Monitor Your Foreign Currency Position Closely, CBN Directs Bank – Thisday

CBN

By Ugo Aliogo

In view of the forex scarcity in the economy, the Central Bank of Nigeria (CBN) has advised commercial banks to monitor their foreign currency positions more closely.

The Director, Banking Supervision, CBN, Mrs. Tokunbo Martins, who gave this advice, pointed out that there have been increased volatility in the forex market.

Speaking at the CBN/FITC 2016 Edition of Continuous Education Programme (CEP) for Directors of Banks and Other Financial Institutions, with the theme: “Effective Board Leadership; Sustaining a Culture of Compliance and Growth,” in Lagos yesterday, Martins also reaffirmed the commitment of the central bank to continue promoting compliance and safety in the financial sector.

She added: “Following the depreciation of naira as fallout of the introduction of the flexible exchange regime, the foreign currency exposures of banks has increased in naira terms. This has increased the loan repayment obligation of borrowers and threatened their capacities to meet contracted loan repayments. Banks may therefore, need to restrict extending foreign currency denominated loans to customers that do not earn FX.
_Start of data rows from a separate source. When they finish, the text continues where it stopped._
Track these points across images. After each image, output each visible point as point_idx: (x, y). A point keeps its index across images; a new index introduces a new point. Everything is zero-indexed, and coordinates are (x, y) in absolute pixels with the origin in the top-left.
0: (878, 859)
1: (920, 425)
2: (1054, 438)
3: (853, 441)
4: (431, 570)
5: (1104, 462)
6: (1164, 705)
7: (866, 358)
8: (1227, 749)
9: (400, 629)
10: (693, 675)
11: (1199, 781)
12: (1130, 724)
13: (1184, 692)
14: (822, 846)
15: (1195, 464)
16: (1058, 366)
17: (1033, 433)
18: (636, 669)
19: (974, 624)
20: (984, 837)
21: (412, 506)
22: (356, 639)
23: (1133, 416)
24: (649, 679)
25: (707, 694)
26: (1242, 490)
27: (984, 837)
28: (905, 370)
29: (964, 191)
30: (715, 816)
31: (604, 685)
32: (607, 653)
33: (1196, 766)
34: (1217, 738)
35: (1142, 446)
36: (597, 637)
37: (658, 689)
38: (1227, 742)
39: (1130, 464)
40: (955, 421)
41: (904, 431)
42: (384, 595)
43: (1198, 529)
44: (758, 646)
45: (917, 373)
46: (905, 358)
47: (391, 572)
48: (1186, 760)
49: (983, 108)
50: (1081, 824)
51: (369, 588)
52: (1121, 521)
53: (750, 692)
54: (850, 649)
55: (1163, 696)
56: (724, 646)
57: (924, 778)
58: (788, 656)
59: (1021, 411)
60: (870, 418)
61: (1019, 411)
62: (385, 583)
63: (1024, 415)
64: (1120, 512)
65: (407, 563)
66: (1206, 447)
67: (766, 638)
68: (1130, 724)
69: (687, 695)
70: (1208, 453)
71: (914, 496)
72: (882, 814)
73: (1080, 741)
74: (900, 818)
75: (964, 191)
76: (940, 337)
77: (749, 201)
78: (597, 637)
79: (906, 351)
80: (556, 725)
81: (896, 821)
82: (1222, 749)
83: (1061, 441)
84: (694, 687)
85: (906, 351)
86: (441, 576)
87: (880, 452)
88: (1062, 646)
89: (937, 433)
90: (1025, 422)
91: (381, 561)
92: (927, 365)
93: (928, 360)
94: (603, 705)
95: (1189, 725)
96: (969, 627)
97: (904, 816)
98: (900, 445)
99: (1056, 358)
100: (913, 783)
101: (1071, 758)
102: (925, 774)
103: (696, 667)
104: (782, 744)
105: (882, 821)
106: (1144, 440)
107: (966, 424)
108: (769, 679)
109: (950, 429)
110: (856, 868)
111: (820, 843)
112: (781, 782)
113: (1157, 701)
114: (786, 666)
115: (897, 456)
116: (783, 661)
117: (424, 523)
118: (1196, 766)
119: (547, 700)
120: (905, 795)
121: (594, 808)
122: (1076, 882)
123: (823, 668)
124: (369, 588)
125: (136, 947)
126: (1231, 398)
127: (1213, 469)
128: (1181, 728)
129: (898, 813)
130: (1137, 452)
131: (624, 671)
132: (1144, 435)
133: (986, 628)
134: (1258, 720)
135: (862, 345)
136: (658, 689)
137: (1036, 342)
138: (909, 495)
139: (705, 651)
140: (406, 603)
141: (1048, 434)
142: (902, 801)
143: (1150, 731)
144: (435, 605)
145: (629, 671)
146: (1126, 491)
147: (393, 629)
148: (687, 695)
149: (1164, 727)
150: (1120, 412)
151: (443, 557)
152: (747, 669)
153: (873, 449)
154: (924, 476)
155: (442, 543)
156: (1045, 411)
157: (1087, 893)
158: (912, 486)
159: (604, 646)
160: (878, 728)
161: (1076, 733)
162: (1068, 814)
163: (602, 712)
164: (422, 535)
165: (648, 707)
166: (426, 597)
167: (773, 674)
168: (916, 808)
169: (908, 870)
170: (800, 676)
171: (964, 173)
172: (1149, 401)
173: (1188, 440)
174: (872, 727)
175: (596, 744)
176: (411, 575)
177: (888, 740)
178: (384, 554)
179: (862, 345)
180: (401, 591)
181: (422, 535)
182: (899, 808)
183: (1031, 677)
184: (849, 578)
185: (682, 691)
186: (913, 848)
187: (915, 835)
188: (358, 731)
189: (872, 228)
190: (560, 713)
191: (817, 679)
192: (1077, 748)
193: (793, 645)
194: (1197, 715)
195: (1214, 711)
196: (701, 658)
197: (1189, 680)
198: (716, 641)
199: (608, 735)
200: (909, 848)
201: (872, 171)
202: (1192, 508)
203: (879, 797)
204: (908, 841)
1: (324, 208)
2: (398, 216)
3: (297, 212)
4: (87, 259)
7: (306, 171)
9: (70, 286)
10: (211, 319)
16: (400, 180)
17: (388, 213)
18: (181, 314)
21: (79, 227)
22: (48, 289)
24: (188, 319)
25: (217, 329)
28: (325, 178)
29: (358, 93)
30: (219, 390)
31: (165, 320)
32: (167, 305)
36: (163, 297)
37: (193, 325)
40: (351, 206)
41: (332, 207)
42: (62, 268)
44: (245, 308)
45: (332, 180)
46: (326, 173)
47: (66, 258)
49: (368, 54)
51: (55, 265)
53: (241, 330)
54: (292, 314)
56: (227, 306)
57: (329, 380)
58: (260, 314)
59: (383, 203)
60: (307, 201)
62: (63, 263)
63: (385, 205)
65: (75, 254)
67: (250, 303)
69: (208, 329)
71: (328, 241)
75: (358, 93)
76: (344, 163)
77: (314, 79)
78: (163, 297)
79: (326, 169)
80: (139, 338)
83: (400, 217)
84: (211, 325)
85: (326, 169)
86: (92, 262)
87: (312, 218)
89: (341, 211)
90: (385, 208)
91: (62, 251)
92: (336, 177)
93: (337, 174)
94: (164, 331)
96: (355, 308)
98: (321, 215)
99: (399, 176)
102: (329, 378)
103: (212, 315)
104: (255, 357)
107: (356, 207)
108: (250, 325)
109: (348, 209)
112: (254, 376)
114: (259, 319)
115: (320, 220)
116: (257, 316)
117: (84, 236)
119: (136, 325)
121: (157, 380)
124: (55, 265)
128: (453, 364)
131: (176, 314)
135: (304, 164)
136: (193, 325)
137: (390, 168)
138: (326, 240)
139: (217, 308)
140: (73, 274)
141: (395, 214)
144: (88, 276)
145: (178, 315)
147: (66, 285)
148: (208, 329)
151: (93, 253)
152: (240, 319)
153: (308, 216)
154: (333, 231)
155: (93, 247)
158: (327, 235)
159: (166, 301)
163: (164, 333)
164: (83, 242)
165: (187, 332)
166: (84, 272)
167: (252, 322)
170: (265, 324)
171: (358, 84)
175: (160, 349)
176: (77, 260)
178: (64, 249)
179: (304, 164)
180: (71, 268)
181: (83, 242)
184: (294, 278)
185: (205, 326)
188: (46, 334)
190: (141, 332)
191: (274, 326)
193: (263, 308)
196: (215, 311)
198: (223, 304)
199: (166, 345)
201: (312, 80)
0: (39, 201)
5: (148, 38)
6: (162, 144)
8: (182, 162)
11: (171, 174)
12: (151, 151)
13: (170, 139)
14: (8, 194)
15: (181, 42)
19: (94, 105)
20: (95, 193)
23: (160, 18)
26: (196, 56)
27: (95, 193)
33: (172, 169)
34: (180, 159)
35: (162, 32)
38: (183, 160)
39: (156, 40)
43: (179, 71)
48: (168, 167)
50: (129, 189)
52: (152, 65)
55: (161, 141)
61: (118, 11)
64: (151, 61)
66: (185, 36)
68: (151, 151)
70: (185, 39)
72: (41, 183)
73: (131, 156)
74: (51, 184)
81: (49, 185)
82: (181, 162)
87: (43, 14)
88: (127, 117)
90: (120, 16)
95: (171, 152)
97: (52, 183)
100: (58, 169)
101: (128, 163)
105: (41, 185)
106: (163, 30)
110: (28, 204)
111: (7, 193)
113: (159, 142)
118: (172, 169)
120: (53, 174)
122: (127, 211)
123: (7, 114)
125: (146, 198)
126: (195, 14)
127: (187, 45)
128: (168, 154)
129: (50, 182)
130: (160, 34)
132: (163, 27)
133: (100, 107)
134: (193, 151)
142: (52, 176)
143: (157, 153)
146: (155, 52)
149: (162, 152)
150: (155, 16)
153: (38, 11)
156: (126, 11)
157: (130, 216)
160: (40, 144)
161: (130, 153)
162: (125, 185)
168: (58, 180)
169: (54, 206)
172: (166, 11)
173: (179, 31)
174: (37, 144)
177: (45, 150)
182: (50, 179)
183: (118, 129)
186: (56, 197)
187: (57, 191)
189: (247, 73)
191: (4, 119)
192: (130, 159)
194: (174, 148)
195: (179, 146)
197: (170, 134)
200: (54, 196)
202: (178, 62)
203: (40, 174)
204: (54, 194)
“Following the deficiencies in financial regulations revealed by the 2007/2008 financial crisis, the committee prepared the Basel III regulatory framework between 2009– 2011. The regulation specifically covers bank capital adequacy, stress testing, market and liquidity risks, among others. It is worthy of note that in the process of implementing the requirements of Basel II, the CBN had implemented some aspects of the requirements of Basel III.

This proactive step was aimed at ensuring the stability of the financial system. The requirements of the Basel III framework are grouped under four areas such as regulatory capital, liquidity coverage ratio, net stable funding ratio (NSFR) and leverage ratio.”
She also said the safety and soundness of the banking system was the collective responsibility of everyone, saying everybody has a role to play in ensuring that the financial system is safe.

Speaking on the Treasury Single Account (TSA), she said the main objective of the policy was to enhance efficiency of cash management, improve accountability in government, enhance transparency and avoid misapplication of public funds.
“It is also worthy of note that some state governments including Kaduna and Lagos have introduced the TSA regime in the management of their revenues.”

Martins further stressed that the TSA caused some unintended consequences which affected the operations of banks in certain areas such as depletion of deposit, decrease in revenue, redundancy and liquidity stress.

In her remark, the Managing Director of FITC, Dr. Lucy Newman, said financial institutions have made remarkable progress in the country over the years especially in innovation and creativity, adding that if other sectors take a leaf from the success stories of the financial and telecommunication sectors, the economy would bounce back and improve greatly.

She added: “For us, this programme will help us to stay focused on all the areas, so that we will not fall into infractions. We are also zeroing in on money laundering, starting with general regulations. We need to take things in context; there are micro and macro credentials.”